Tasks to complete
1 > Revise the book review starting at "The PoV head" and ending at "endurance of art.", putting "Book of Chronicles" in place of "Book of Records".
2 > Name every character from the novel that the book review mentions by name.
3 > Pick up the book review after its last sentence and carry it on.

Selected extract
Tuesday 23 August 2022

"Do Not Say We Have Nothing" by Madeleine Thien

Shortlisted for the 2017 Women's Prize for fiction. 

I found this a curiously muddled novel. The frame story, which I found distracting and, to some extent, redundant, involves Marie Jiang, a Canadian of Chinese descent trying to discover what has happened to her missing dad with the help of Ai-ming, an illegal immigrant from China who is staying with her family. The main narrative concerns the history of how Marie's father, Jiang Kai, once a renowned concert pianist was involved with Sparrow, a composer, the father of the immigrant, and Sparrow's extended family: his uncle Wen the Dreamer and Wen's daughter, violin student Zhuli, Sparrow's mother, Big Mother, and father, long marcher Ba Lute, and others. This is mostly their history, focusing on how the events of the cultural revolution affected Jiang Kai, Sparrow and Zhuli, and how the student protests in Tienanmen Square affected Sparrow and Ai-ming.

The PoV head hops between the principal characters; we are able to hear the thoughts of Saprro and Zhuli, of Marie and Ai-ming and Wen the dreamer, and to a certain extent of the other characters. Given the complex nature of the story, and the revolving cast, such that there is no single character who can narrate the entire story, this way of telling the story is probably inevitable. 

Perhaps it is a sort of Doctor Zhivago for China. It reminded me also of Wild Swans by Jung Chang.

There's also another story, that of the apocryphal and fragmentary Book of Records, incomplete and copied by hand and curated mostly by Wen the Dreamer, who uses the repeated copies to encode hints as to what happened to him and others during the purges of the cultural revolution. This Book, and Sparrow's music, symbolise both the fragility and endurance of art.

There's also a theme about systems of coding (primarily linguistic and musical, but also mathematical) and their ambiguities (Chinese characters can, it seems,  be interpreted in a number of ways). It's about recording histories in the face of the destruction of records and the distortions of truth implemented by governments.

Supplied data

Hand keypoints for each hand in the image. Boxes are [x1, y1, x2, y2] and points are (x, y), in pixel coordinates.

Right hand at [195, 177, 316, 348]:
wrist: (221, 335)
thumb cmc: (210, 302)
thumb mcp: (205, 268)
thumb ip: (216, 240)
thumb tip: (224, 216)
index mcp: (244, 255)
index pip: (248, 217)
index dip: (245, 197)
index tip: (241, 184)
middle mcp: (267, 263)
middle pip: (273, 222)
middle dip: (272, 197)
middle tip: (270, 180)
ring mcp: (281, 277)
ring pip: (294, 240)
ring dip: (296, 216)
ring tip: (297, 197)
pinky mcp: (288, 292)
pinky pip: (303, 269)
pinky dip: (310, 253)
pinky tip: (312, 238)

* * *

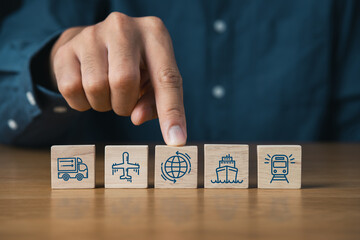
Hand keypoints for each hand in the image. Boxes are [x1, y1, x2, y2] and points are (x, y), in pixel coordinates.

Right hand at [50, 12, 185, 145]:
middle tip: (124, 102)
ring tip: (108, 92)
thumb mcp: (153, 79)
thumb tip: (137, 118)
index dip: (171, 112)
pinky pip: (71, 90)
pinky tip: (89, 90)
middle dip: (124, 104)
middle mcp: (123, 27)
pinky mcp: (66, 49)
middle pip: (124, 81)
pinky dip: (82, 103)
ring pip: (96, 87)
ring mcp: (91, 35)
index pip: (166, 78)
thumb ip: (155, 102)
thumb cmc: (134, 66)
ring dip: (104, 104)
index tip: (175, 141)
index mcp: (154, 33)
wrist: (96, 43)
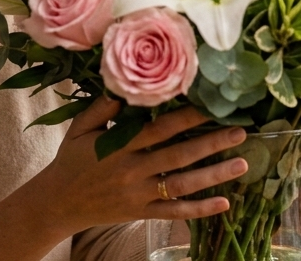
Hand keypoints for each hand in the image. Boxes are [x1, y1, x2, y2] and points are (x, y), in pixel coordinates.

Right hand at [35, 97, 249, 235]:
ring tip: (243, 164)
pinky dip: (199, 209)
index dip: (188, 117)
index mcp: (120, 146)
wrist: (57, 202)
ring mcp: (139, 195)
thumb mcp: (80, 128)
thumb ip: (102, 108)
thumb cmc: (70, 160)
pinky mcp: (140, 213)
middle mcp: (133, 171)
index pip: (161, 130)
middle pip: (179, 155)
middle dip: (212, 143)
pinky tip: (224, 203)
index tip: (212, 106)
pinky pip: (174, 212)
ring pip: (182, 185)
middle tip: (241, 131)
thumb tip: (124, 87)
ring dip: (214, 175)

...

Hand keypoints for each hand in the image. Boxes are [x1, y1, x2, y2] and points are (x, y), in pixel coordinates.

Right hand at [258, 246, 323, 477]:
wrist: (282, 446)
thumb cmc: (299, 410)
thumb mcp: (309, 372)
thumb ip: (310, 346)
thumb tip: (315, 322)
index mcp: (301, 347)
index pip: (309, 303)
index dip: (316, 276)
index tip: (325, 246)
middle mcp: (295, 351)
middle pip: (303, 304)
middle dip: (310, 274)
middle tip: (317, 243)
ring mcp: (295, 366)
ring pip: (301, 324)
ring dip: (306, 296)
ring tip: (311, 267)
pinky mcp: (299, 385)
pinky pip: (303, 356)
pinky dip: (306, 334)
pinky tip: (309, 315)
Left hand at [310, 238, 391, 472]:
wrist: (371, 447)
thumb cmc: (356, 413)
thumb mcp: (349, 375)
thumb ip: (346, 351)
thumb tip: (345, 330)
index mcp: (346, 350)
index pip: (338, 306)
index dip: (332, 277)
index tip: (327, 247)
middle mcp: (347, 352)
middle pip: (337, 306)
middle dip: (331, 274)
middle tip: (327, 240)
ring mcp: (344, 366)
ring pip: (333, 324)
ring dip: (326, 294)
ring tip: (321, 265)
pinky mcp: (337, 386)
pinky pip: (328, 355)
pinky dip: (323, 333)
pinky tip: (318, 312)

Results of the exercise
1 >
The PoV head hops between the principal characters; we are able to hear the thoughts of Saprro and Zhuli, of Marie and Ai-ming and Wen the dreamer, and to a certain extent of the other characters. Given the complex nature of the story, and the revolving cast, such that there is no single character who can narrate the entire story, this way of telling the story is probably inevitable. 

Perhaps it is a sort of Doctor Zhivago for China. It reminded me also of Wild Swans by Jung Chang.

There's also another story, that of the apocryphal and fragmentary Book of Chronicles, incomplete and copied by hand and curated mostly by Wen the Dreamer, who uses the repeated copies to encode hints as to what happened to him and others during the purges of the cultural revolution. This Book, and Sparrow's music, symbolise both the fragility and endurance of art.

2 > Marie Jiang, Ai-ming, Jiang Kai, Sparrow, Wen the Dreamer, Zhuli, Big Mother, Ba Lute

3 >
It is a complicated novel and quite long-winded; I had to break it into small chunks and read it over an extended period of time to manage it. The principal characters (Swallow, Zhuli, and Jiang Kai) are complex and real; others such as Big Mother and Ba Lute are Dickensian in that they are larger than life but quite one-dimensional. It paints a compelling picture of a very alien society and its upheaval. But it's hard work and a more straightforward narrative with a simpler structure and a smaller cast would have been more entertaining. Nevertheless, I suspect that poor Swallow and conflicted Jiang Kai will stay with me long after characters from lesser novels are forgotten.

Selected quotes:

  • "Quiet became another person living inside our house. It slept in the closet with my father's shirts, trousers and shoes, it guarded his Beethoven, Prokofiev and Shostakovich scores, his hats, armchair and special cup. Quiet moved into our minds and stormed like an ocean inside my mother and me." (1.1)
  • "The peaceful Sparrow was weightless because he had no baggage to carry and no messages to deliver." (1.1)
  • "The melting ice made a sound like all the bones in China cracking." (1.1)
  • "Their great fear was not death, but the brevity of an insufficient life." (1.2)
  • "In general, anything universally praised is usually preposterous rubbish." (1.2)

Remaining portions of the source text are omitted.